=== Task prompt ===
Below are several records. Copy the lines starting at the one containing "- Aplicar os" and ending at the one containing "## 3. Funcionalidades do Projeto", both included, reproducing each character as it appears in the records.

=== The data ===

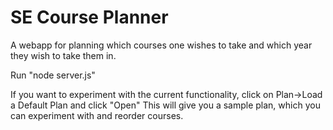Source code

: SE Course Planner
=============

A webapp for planning which courses one wishes to take and which year they wish to take them in.

Run "node server.js"



If you want to experiment with the current functionality, click on Plan->Load a Default Plan and click "Open"
This will give you a sample plan, which you can experiment with and reorder courses.



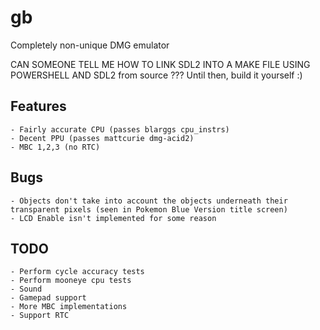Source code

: # gb
Completely non-unique DMG emulator

CAN SOMEONE TELL ME HOW TO LINK SDL2 INTO A MAKE FILE USING POWERSHELL AND SDL2 from source ???
Until then, build it yourself :)

## Features
    - Fairly accurate CPU (passes blarggs cpu_instrs)
    - Decent PPU (passes mattcurie dmg-acid2)
    - MBC 1,2,3 (no RTC)
## Bugs
    - Objects don't take into account the objects underneath their transparent pixels (seen in Pokemon Blue Version title screen) 
    - LCD Enable isn't implemented for some reason
## TODO
    - Perform cycle accuracy tests
    - Perform mooneye cpu tests
    - Sound
    - Gamepad support
    - More MBC implementations
    - Support RTC
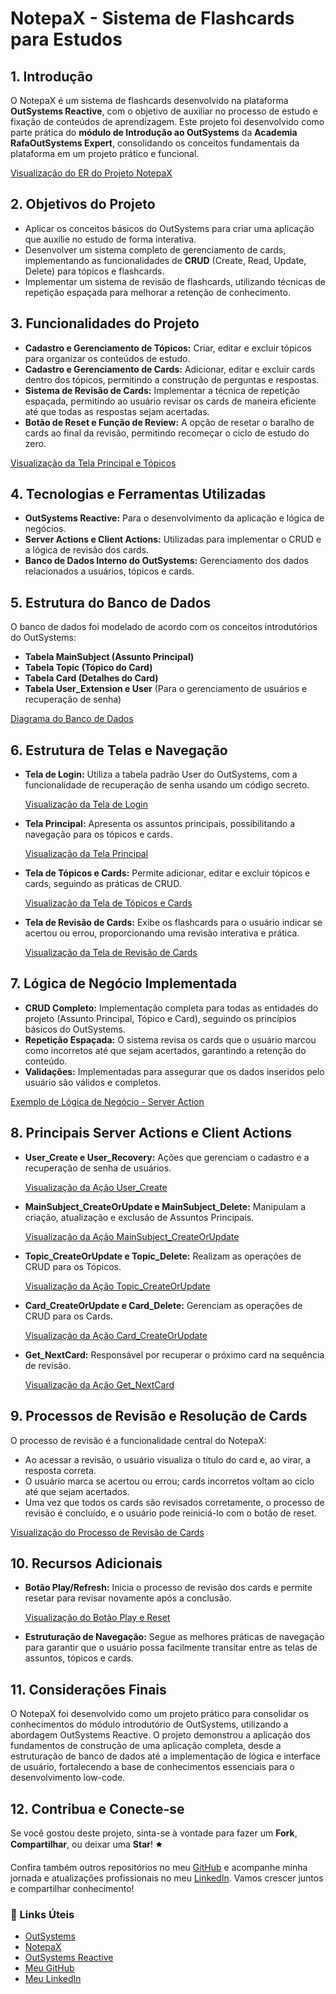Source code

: # NotepaX - Sistema de Flashcards para Estudos

## 1. Introdução

O NotepaX é um sistema de flashcards desenvolvido na plataforma **OutSystems Reactive**, com o objetivo de auxiliar no processo de estudo e fixação de conteúdos de aprendizagem. Este projeto foi desenvolvido como parte prática do **módulo de Introdução ao OutSystems** da **Academia RafaOutSystems Expert**, consolidando os conceitos fundamentais da plataforma em um projeto prático e funcional.

[Visualização do ER do Projeto NotepaX](#figura-k0cQO633pFUgnJ0kJi2geQQf)

## 2. Objetivos do Projeto

- Aplicar os conceitos básicos do OutSystems para criar uma aplicação que auxilie no estudo de forma interativa.
- Desenvolver um sistema completo de gerenciamento de cards, implementando as funcionalidades de **CRUD** (Create, Read, Update, Delete) para tópicos e flashcards.
- Implementar um sistema de revisão de flashcards, utilizando técnicas de repetição espaçada para melhorar a retenção de conhecimento.

## 3. Funcionalidades do Projeto

- **Cadastro e Gerenciamento de Tópicos:** Criar, editar e excluir tópicos para organizar os conteúdos de estudo.
- **Cadastro e Gerenciamento de Cards:** Adicionar, editar e excluir cards dentro dos tópicos, permitindo a construção de perguntas e respostas.
- **Sistema de Revisão de Cards:** Implementar a técnica de repetição espaçada, permitindo ao usuário revisar os cards de maneira eficiente até que todas as respostas sejam acertadas.
- **Botão de Reset e Função de Review:** A opção de resetar o baralho de cards ao final da revisão, permitindo recomeçar o ciclo de estudo do zero.

[Visualização da Tela Principal e Tópicos](#figura-abtnX0DxZK6Cxyioi9ycBmda)

## 4. Tecnologias e Ferramentas Utilizadas

- **OutSystems Reactive:** Para o desenvolvimento da aplicação e lógica de negócios.
- **Server Actions e Client Actions:** Utilizadas para implementar o CRUD e a lógica de revisão dos cards.
- **Banco de Dados Interno do OutSystems:** Gerenciamento dos dados relacionados a usuários, tópicos e cards.

## 5. Estrutura do Banco de Dados

O banco de dados foi modelado de acordo com os conceitos introdutórios do OutSystems:

- **Tabela MainSubject (Assunto Principal)**
- **Tabela Topic (Tópico do Card)**
- **Tabela Card (Detalhes do Card)**
- **Tabela User_Extension e User** (Para o gerenciamento de usuários e recuperação de senha)

[Diagrama do Banco de Dados](#figura-9CLzCp0DlAaUeyk8iQhJGnOL)

## 6. Estrutura de Telas e Navegação

- **Tela de Login:** Utiliza a tabela padrão User do OutSystems, com a funcionalidade de recuperação de senha usando um código secreto.

  [Visualização da Tela de Login](#figura-8VmdL28XavlaUOgA6JcKy4EA)
  
- **Tela Principal:** Apresenta os assuntos principais, possibilitando a navegação para os tópicos e cards.

  [Visualização da Tela Principal](#figura-abtnX0DxZK6Cxyioi9ycBmda)

- **Tela de Tópicos e Cards:** Permite adicionar, editar e excluir tópicos e cards, seguindo as práticas de CRUD.

  [Visualização da Tela de Tópicos e Cards](#figura-mfAC2rsnQfAGBIgPYdR1XcHH)

- **Tela de Revisão de Cards:** Exibe os flashcards para o usuário indicar se acertou ou errou, proporcionando uma revisão interativa e prática.

  [Visualização da Tela de Revisão de Cards](#figura-pdtejqI9pscqaKDiIWVErzYd)

## 7. Lógica de Negócio Implementada

- **CRUD Completo:** Implementação completa para todas as entidades do projeto (Assunto Principal, Tópico e Card), seguindo os princípios básicos do OutSystems.
- **Repetição Espaçada:** O sistema revisa os cards que o usuário marcou como incorretos até que sejam acertados, garantindo a retenção do conteúdo.
- **Validações:** Implementadas para assegurar que os dados inseridos pelo usuário são válidos e completos.

[Exemplo de Lógica de Negócio - Server Action](#figura-YLju4BIWrGPyBQQoaq7w6kLM)

## 8. Principais Server Actions e Client Actions

- **User_Create e User_Recovery:** Ações que gerenciam o cadastro e a recuperação de senha de usuários.

  [Visualização da Ação User_Create](#figura-qL8UtOw0OupVVZM1H17nzmeu)
  
- **MainSubject_CreateOrUpdate e MainSubject_Delete:** Manipulam a criação, atualização e exclusão de Assuntos Principais.

  [Visualização da Ação MainSubject_CreateOrUpdate](#figura-ICW4EUy6uhbebIESBMR4WMj4)
  
- **Topic_CreateOrUpdate e Topic_Delete:** Realizam as operações de CRUD para os Tópicos.

  [Visualização da Ação Topic_CreateOrUpdate](#figura-TaOtMlutoavtZFov86I40aoH)
  
- **Card_CreateOrUpdate e Card_Delete:** Gerenciam as operações de CRUD para os Cards.

  [Visualização da Ação Card_CreateOrUpdate](#figura-veFxtOhhcCgmEc1HbBzbK6FY)
  
- **Get_NextCard:** Responsável por recuperar o próximo card na sequência de revisão.

  [Visualização da Ação Get_NextCard](#figura-JvwZRl1jLJrMA5zNsGWP97Fj)

## 9. Processos de Revisão e Resolução de Cards

O processo de revisão é a funcionalidade central do NotepaX:
- Ao acessar a revisão, o usuário visualiza o título do card e, ao virar, a resposta correta.
- O usuário marca se acertou ou errou; cards incorretos voltam ao ciclo até que sejam acertados.
- Uma vez que todos os cards são revisados corretamente, o processo de revisão é concluído, e o usuário pode reiniciá-lo com o botão de reset.

[Visualização do Processo de Revisão de Cards](#figura-pdtejqI9pscqaKDiIWVErzYd)

## 10. Recursos Adicionais

- **Botão Play/Refresh:** Inicia o processo de revisão dos cards e permite resetar para revisar novamente após a conclusão.

  [Visualização do Botão Play e Reset](#figura-rl7VlwR0eu5quJsvzyJusaRj)
  
- **Estruturação de Navegação:** Segue as melhores práticas de navegação para garantir que o usuário possa facilmente transitar entre as telas de assuntos, tópicos e cards.

## 11. Considerações Finais

O NotepaX foi desenvolvido como um projeto prático para consolidar os conhecimentos do módulo introdutório de OutSystems, utilizando a abordagem OutSystems Reactive. O projeto demonstrou a aplicação dos fundamentos de construção de uma aplicação completa, desde a estruturação de banco de dados até a implementação de lógica e interface de usuário, fortalecendo a base de conhecimentos essenciais para o desenvolvimento low-code.

## 12. Contribua e Conecte-se

Se você gostou deste projeto, sinta-se à vontade para fazer um **Fork**, **Compartilhar**, ou deixar uma **Star**! 🟊 

Confira também outros repositórios no meu [GitHub](#) e acompanhe minha jornada e atualizações profissionais no meu [LinkedIn](#). Vamos crescer juntos e compartilhar conhecimento!

### 🔗 Links Úteis

- [OutSystems](https://www.outsystems.com/)
- [NotepaX](https://github.com/OutSystems/NotepaX)
- [OutSystems Reactive](https://github.com/OutSystems/Reactive)
- [Meu GitHub](#)
- [Meu LinkedIn](#)

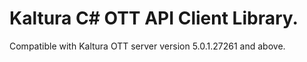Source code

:# Kaltura C# OTT API Client Library.
Compatible with Kaltura OTT server version 5.0.1.27261 and above.
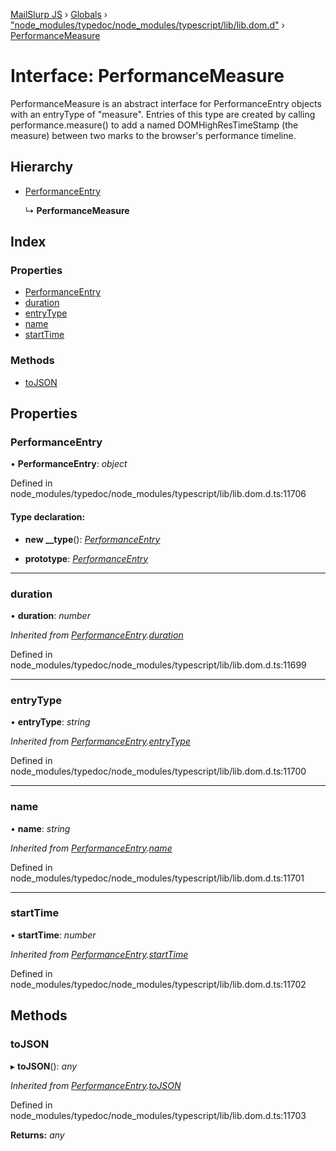 [MailSlurp JS](../README.md) › [Globals](../globals.md) › ["node_modules/typedoc/node_modules/typescript/lib/lib.dom.d"](../modules/_node_modules_typedoc_node_modules_typescript_lib_lib_dom_d_.md) › [PerformanceMeasure](_node_modules_typedoc_node_modules_typescript_lib_lib_dom_d_.performancemeasure.md)

# Interface: PerformanceMeasure

PerformanceMeasure is an abstract interface for PerformanceEntry objects with an entryType of "measure". Entries of this type are created by calling performance.measure() to add a named DOMHighResTimeStamp (the measure) between two marks to the browser's performance timeline.

## Hierarchy

* [PerformanceEntry](_node_modules_typedoc_node_modules_typescript_lib_lib_dom_d_.performanceentry.md)

  ↳ **PerformanceMeasure**

## Index

### Properties

* [PerformanceEntry](_node_modules_typedoc_node_modules_typescript_lib_lib_dom_d_.performancemeasure.md#performanceentry)
* [duration](_node_modules_typedoc_node_modules_typescript_lib_lib_dom_d_.performancemeasure.md#duration)
* [entryType](_node_modules_typedoc_node_modules_typescript_lib_lib_dom_d_.performancemeasure.md#entrytype)
* [name](_node_modules_typedoc_node_modules_typescript_lib_lib_dom_d_.performancemeasure.md#name)
* [startTime](_node_modules_typedoc_node_modules_typescript_lib_lib_dom_d_.performancemeasure.md#starttime)

### Methods

* [toJSON](_node_modules_typedoc_node_modules_typescript_lib_lib_dom_d_.performancemeasure.md#tojson)

## Properties

###  PerformanceEntry

• **PerformanceEntry**: *object*

Defined in node_modules/typedoc/node_modules/typescript/lib/lib.dom.d.ts:11706

#### Type declaration:

* **new __type**(): *[PerformanceEntry](_node_modules_typedoc_node_modules_typescript_lib_lib_dom_d_.performanceentry.md)*

* **prototype**: *[PerformanceEntry](_node_modules_typedoc_node_modules_typescript_lib_lib_dom_d_.performanceentry.md)*

___

###  duration

• **duration**: *number*

*Inherited from [PerformanceEntry](_node_modules_typedoc_node_modules_typescript_lib_lib_dom_d_.performanceentry.md).[duration](_node_modules_typedoc_node_modules_typescript_lib_lib_dom_d_.performanceentry.md#duration)*

Defined in node_modules/typedoc/node_modules/typescript/lib/lib.dom.d.ts:11699

___

###  entryType

• **entryType**: *string*

*Inherited from [PerformanceEntry](_node_modules_typedoc_node_modules_typescript_lib_lib_dom_d_.performanceentry.md).[entryType](_node_modules_typedoc_node_modules_typescript_lib_lib_dom_d_.performanceentry.md#entrytype)*

Defined in node_modules/typedoc/node_modules/typescript/lib/lib.dom.d.ts:11700

___

###  name

• **name**: *string*

*Inherited from [PerformanceEntry](_node_modules_typedoc_node_modules_typescript_lib_lib_dom_d_.performanceentry.md).[name](_node_modules_typedoc_node_modules_typescript_lib_lib_dom_d_.performanceentry.md#name)*

Defined in node_modules/typedoc/node_modules/typescript/lib/lib.dom.d.ts:11701

___

###  startTime

• **startTime**: *number*

*Inherited from [PerformanceEntry](_node_modules_typedoc_node_modules_typescript_lib_lib_dom_d_.performanceentry.md).[startTime](_node_modules_typedoc_node_modules_typescript_lib_lib_dom_d_.performanceentry.md#starttime)*

Defined in node_modules/typedoc/node_modules/typescript/lib/lib.dom.d.ts:11702

## Methods

###  toJSON

▸ **toJSON**(): *any*

*Inherited from [PerformanceEntry](_node_modules_typedoc_node_modules_typescript_lib_lib_dom_d_.performanceentry.md).[toJSON](_node_modules_typedoc_node_modules_typescript_lib_lib_dom_d_.performanceentry.md#tojson)*

Defined in node_modules/typedoc/node_modules/typescript/lib/lib.dom.d.ts:11703

**Returns:** *any*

=== Response ===
- Aplicar os conceitos básicos do OutSystems para criar uma aplicação que auxilie no estudo de forma interativa.
- Desenvolver um sistema completo de gerenciamento de cards, implementando as funcionalidades de **CRUD** (Create, Read, Update, Delete) para tópicos e flashcards.
- Implementar um sistema de revisão de flashcards, utilizando técnicas de repetição espaçada para melhorar a retenção de conhecimento.

## 3. Funcionalidades do Projeto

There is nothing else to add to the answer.